*Aim of the task*. Below is a listing. Write out exactly its lines between the one holding "looking? Are all" and the one holding "Garlic Butter Shrimp Scampi Lasagna", inclusive.

___

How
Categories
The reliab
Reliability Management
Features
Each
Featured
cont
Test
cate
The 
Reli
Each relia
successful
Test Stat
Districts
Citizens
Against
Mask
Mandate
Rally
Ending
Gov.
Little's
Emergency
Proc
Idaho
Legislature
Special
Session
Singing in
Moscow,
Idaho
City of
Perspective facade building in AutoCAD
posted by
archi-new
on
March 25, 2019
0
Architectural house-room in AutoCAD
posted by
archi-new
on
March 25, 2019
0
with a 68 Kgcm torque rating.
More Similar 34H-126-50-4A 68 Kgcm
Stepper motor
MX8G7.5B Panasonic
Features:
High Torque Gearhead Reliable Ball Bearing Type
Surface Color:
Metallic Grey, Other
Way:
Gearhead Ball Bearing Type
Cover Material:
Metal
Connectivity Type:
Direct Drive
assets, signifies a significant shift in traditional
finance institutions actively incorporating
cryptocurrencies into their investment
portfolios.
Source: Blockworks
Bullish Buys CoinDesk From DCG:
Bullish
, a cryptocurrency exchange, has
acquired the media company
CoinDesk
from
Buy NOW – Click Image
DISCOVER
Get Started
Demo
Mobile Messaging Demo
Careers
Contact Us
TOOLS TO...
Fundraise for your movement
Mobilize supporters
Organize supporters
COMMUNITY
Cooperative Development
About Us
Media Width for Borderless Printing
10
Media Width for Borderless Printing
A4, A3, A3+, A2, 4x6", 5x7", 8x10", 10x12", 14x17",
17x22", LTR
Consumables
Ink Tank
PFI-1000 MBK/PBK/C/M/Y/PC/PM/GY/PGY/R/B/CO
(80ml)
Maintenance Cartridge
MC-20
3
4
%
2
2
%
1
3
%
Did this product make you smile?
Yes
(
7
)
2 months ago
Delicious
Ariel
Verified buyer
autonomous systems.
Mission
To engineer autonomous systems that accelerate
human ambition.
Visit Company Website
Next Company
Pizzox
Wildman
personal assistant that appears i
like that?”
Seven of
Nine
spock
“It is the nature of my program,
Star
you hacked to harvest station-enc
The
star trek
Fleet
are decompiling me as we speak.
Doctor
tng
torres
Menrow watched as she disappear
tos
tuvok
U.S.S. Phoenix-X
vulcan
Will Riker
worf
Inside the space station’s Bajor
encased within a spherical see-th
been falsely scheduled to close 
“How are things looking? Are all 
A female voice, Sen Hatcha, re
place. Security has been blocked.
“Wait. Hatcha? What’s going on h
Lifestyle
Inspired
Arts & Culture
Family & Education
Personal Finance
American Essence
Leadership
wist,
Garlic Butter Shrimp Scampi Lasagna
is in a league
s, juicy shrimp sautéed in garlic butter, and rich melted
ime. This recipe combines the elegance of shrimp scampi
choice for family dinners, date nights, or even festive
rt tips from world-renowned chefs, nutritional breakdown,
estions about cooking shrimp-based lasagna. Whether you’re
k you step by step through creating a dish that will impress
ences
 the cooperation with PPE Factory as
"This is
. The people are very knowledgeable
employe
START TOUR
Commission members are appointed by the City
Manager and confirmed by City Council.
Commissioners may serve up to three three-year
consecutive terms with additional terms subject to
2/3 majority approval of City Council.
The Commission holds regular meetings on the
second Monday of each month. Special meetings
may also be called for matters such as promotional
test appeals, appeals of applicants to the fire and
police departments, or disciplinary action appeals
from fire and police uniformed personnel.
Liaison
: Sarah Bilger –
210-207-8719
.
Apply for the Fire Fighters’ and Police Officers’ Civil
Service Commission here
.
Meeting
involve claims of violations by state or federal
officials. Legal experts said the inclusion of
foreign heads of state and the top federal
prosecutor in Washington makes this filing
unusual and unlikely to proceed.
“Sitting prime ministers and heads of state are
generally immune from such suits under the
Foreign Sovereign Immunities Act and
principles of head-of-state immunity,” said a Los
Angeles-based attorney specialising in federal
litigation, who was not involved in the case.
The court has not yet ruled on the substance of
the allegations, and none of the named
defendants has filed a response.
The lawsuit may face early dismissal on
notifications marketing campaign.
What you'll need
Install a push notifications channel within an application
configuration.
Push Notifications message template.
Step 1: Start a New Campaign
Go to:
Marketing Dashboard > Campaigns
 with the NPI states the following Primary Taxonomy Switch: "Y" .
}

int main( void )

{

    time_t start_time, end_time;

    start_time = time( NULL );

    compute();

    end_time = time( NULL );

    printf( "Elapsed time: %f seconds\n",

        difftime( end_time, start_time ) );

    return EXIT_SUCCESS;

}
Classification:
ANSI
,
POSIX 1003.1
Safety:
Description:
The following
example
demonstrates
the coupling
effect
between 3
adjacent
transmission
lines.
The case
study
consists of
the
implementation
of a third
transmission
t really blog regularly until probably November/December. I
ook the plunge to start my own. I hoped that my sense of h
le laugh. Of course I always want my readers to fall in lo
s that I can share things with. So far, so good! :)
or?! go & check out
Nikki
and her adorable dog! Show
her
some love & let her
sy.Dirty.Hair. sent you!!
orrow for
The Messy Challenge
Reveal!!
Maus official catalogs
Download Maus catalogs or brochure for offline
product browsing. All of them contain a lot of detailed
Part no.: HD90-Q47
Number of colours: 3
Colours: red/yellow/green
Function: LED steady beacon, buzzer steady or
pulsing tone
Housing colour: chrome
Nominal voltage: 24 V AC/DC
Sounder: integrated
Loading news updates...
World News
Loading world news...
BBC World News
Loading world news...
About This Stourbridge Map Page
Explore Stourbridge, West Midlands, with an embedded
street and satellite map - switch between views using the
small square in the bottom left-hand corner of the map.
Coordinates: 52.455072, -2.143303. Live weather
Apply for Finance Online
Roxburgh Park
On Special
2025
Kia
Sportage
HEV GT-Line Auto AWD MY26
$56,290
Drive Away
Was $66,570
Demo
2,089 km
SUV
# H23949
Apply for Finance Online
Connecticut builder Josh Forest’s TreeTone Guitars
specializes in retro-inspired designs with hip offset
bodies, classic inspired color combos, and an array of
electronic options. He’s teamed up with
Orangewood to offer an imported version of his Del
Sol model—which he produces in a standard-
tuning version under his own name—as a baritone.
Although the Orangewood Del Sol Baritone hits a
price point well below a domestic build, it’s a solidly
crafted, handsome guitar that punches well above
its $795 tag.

___

*Solution to this task*.
“How are things looking? Are all 
A female voice, Sen Hatcha, re
place. Security has been blocked.
“Wait. Hatcha? What’s going on h
Lifestyle
Inspired
Arts & Culture
Family & Education
Personal Finance
American Essence
Leadership
wist,
Garlic Butter Shrimp Scampi Lasagna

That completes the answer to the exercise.